There is undoubtedly a great deal of pride in public service which motivates our staff to put themselves in harm’s way on a daily basis, and we must match this with support from leadership. This is an essential undertaking, not only in order to be a responsible and caring employer, but also because we as a society have an obligation to look after the welfare of the men and women whose job it is to keep our communities safe.
Our response as a national police working group has been to work with the College of Policing, various police and mental health charities and Public Health England to understand the problem and support employers by providing them with research, funding and guidance on how to improve their response to wellbeing.

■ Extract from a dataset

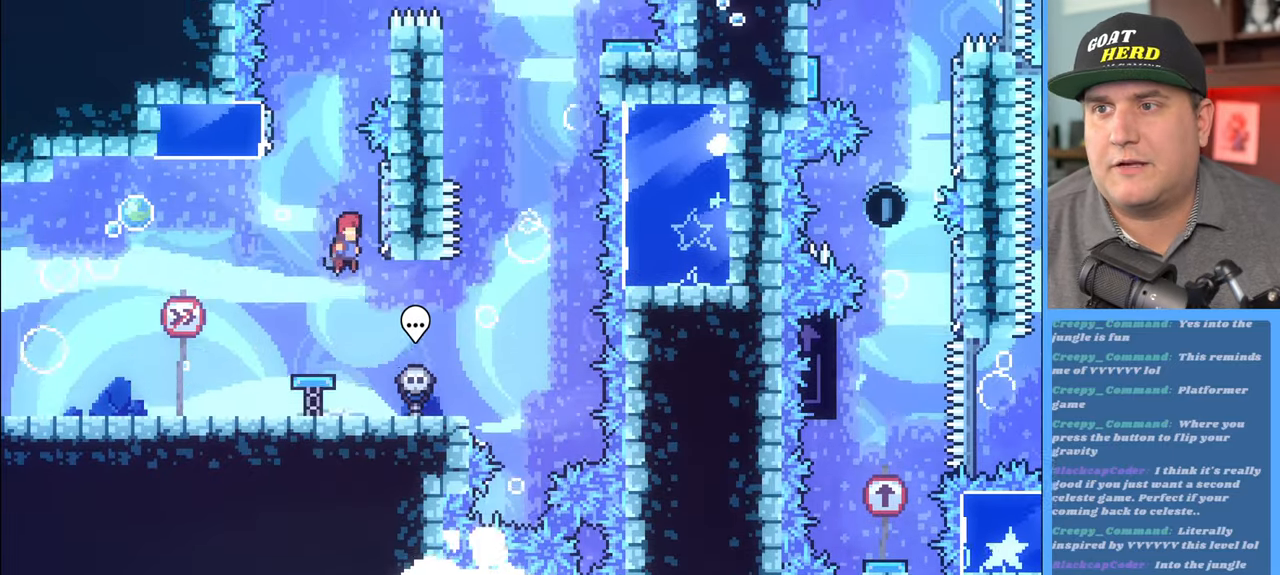
{"buttons": ["A", "R2", "L3"], "left_stick": "up-left", "right_stick": "center", "events": [[283, "left_stick", "up-left"], [300, "A", "down"], [333, "L3", "down"]]}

Introducing, the ‘Blue-Light Wellbeing Framework’ and ‘Oscar Kilo’.
As a result of our work, HMIC now inspects all forces on this specific issue and we are at the early stages of what needs to be a massive culture shift – not only for leadership and management to get better at addressing the issues affecting their workforce, but in seeing a change in the way that staff perceive and consider their own physical, mental and social wellbeing.

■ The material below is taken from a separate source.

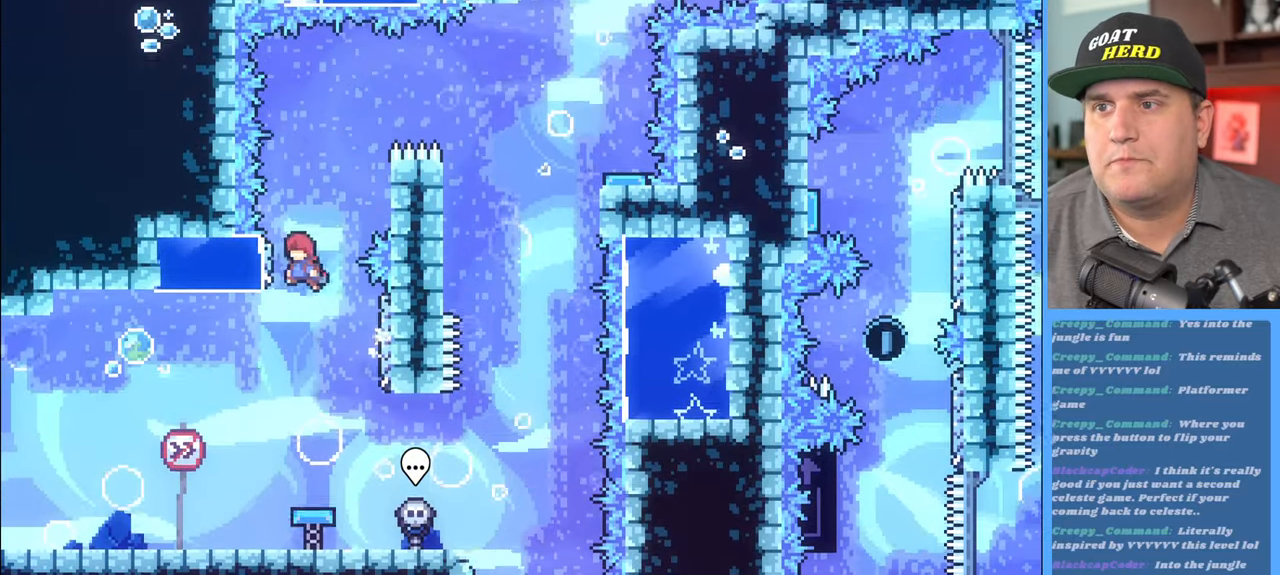
{"buttons": ["A", "R2"], "left_stick": "up-right", "right_stick": "center", "events": [[100, "L3", "up"], [200, "A", "up"], [200, "left_stick", "up-right"], [267, "A", "down"]]}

We have a huge amount to do if we are to reassure our frontline that the service is committed to picking them up when they struggle with their mental and physical health but we have huge support from across the emergency services family.
DCC Rhodes Biography
DCC Andy Rhodes joined Lancashire Police in 1991, spending much of his early career in local policing, firearms public order and search. He was promoted to Superintendent in 2001 and has
experienced a real variety of leadership roles ranging from operations to corporate change to BCU Command.
He has an MBA , a Post-Grad Certificate in coaching from Lancaster Business School and is Myers Briggs qualified.
He was seconded to KPMG for a period in 2006 during a personally challenging period in his life and almost left policing as a result before regrouping and returning to the job he loves.
He attended SCC in 2011, re-married and applied for ACC that year, taking up the ACC territorial post in Lancashire then the ACC Specialist Ops role and onto his current role as DCC.
Andy is NPCC lead for Wellbeing and Staff Engagement, Organisational Development as well as the College of Policing professional community chair for OD and International. He regularly carries out peer reviews as part of these roles and has led on the development of a transformational change framework for the College.
Andy has worked with experts in the field of wellbeing to establish the first police-specific wellbeing framework funded by Public Health England and has jointly designed an early intervention model which is soon to be published as a research paper.